Rönesansın hazırlayıcılarından Dante, Baccacio ve Petrarca ...üçlemesinin önemli bir adıdır Baccacio. Babasının Fransız bir kadından evlilik dışı çocuğu olarak 16 Haziran 1313 de Fransa'da doğdu. Daha 1340 yılında babası Bokaccio'yu Floransa'ya tüccar ya da hukukçu yapmak için çağırdı. Ne var ki genç Baccacio edebiyatla ilgilenmek istiyor, şiirler yazıyordu. Denemeler olumsuz sonlandı. Babası 1348 yılında vebadan öldü. Dekameron'u da o tarihte yazmaya başladı. Daha bir çok kitap yazmışsa da onlar Dekameron'un yanında silik kalmışlardır. Bazen parlak bazen sönük geçen hayatı boyunca birçok seyahatlar yaptı, pek çok yer tanıdı. Bokaccio 21 aralık 1375'te Celtaldaki köyünde öldü.

Çevirilere bakmayın, Dante İlahi Komedya'yı Latince, nazımla yazmıştır, yani bir uzun şiirdir aslında. Dekameron Öyküleri ise İtalyanca ilk düzyazı örneklerindendir, onlara dünyanın ilk öyküleri unvanı da verilir. Kuşkusuz bugünkü öykü çeşitlemesinden herhangi birine benzemez, dahası hikayelerin özeti gibidir. Bu yönüyle bakınca aslında bu öykülerin, Binbir Gece Masalları gibi halk arasında anlatılan anonim öyküler olduğu, Baccacio’nun onları derlediği, hoş görünen bir kurguyla sunduğu - ve yazı dili olan Latince’yle değil de halkın konuştuğu İtalyanca'yla yazdığı için de kısa sürede büyük ilgi gördüğü düşünülebilir.

__Verilen satırlar__.
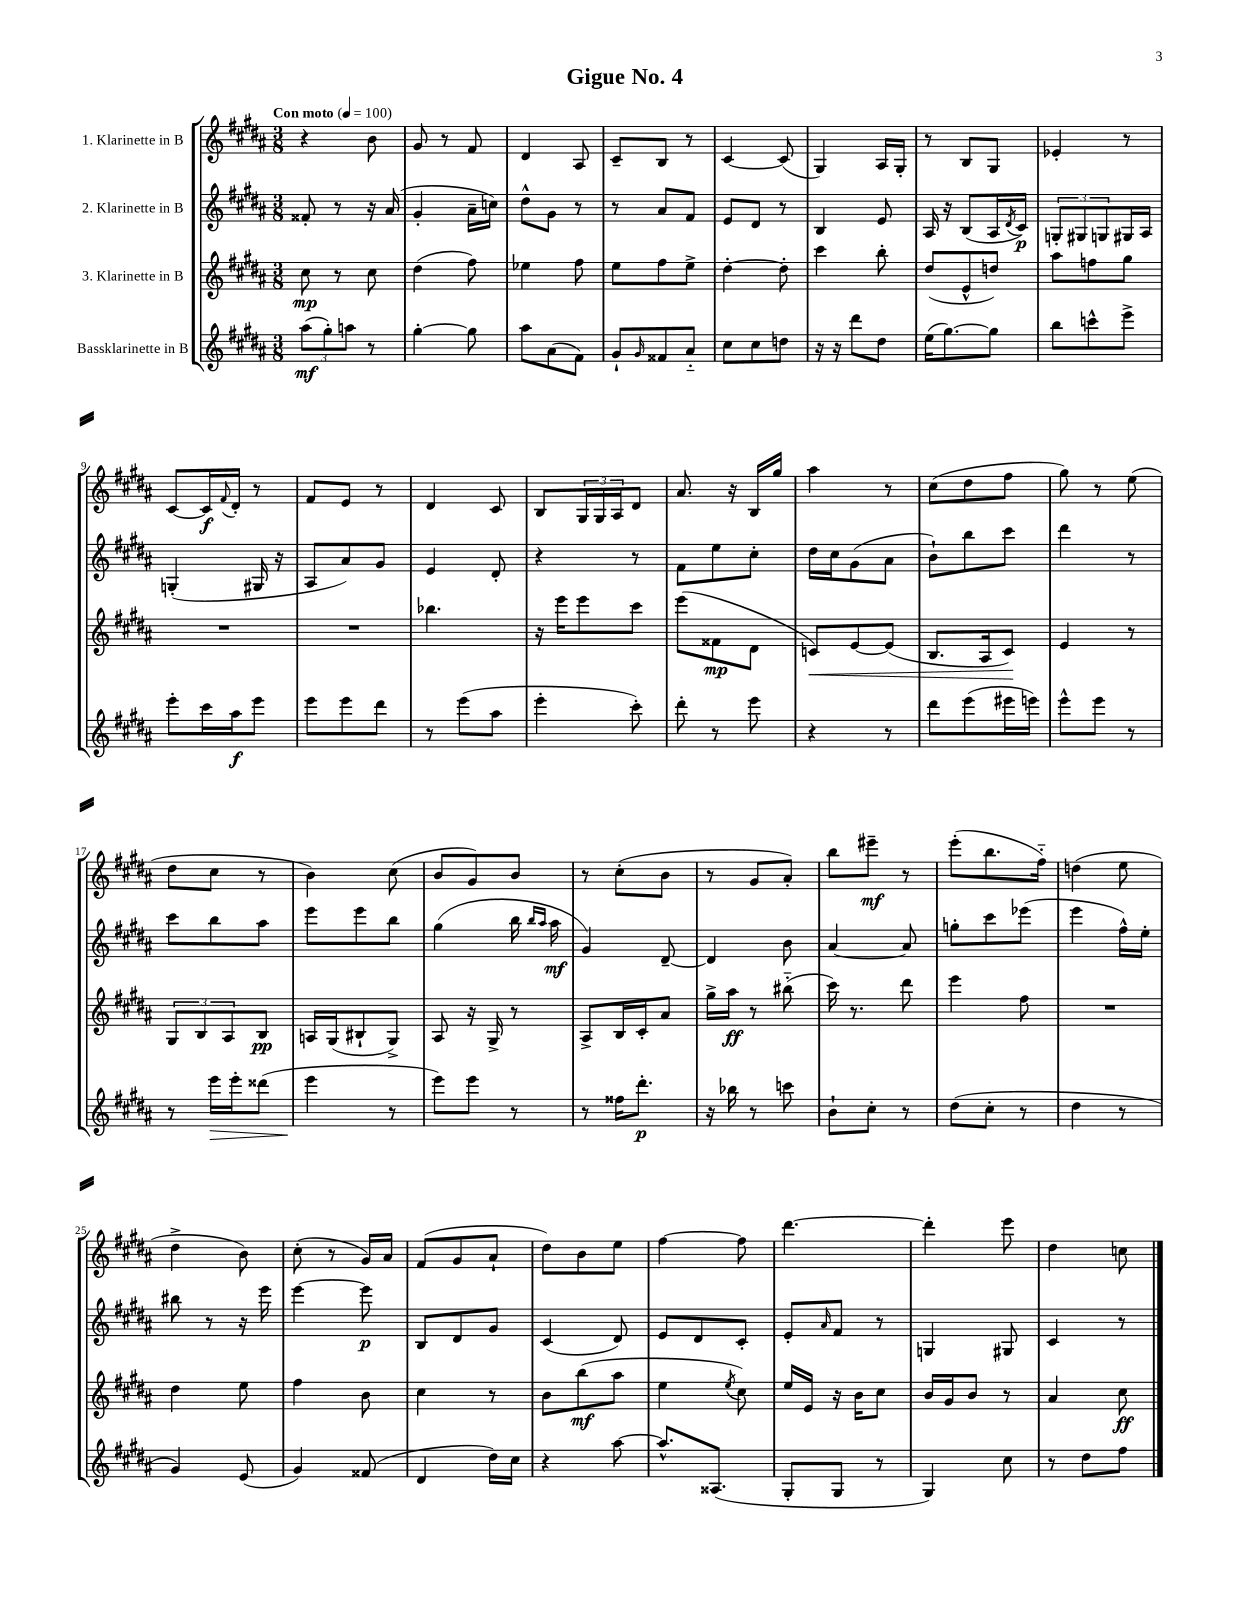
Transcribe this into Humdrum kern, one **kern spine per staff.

__Yapılacaklar__.
[1] Dekameron'un yazarını anlatan metne göre şu üç ifade doğru mu, değil mi? Her birine evet ya da hayır deyin ve sonucu belirleyen sözleri metinden aynen alıntılayın: (a) Babası 1348'de vebadan öldü. (b) Dante İlahi Komedya'yı İtalyanca ve düzyazıyla yazdı. (c) Floransa'da doğdu.
[2] Dekameron'un yazarını anlatan metni bittiği yerden devam ettirin.

__Cevaplar__.
[1]
(a) Evet: "Babası 1348 yılında vebadan öldü."
(b) Hayır: "Dante İlahi Komedya'yı Latince, nazımla yazmıştır"
(c) Hayır: "Babasının Fransız bir kadından evlilik dışı çocuğu olarak 16 Haziran 1313 de Fransa'da doğdu."

[2]
Hikayeler kaynağını hayattan alır. Halk, saray, kadınlar, asilzadeler, askerler, papalar, tüccarlar, kutsallar, çiftçiler ve haydutlar kahramanlardır. Bunlar üstün özellikli, yüceltilmiş değildir. Yaşayan insanlardır, iyi veya fena olan ihtiraslarıdır. Dante Beatrice'yi aşkın insan olarak yüceltir, Bassacio ise sevgilisini sıradanlaştırır, gerçek insan olarak görmeyi yeğler. İngiltere, Fransa, Akdeniz adaları, Floransa...o devir yaşayan ve Akdeniz'e kapısı olan her ulus fondur. Ne din ne de ahlak bu eserde baş rolü oynar. Günah ve sevap sadece birer olaydır. Sunuş, kurgu ve çıkarılacak tema üzerinde iddialıdır. Olaylar, her öykünün başında özetlenen temaya uygun ve titizlikle düşünülüp işlenir.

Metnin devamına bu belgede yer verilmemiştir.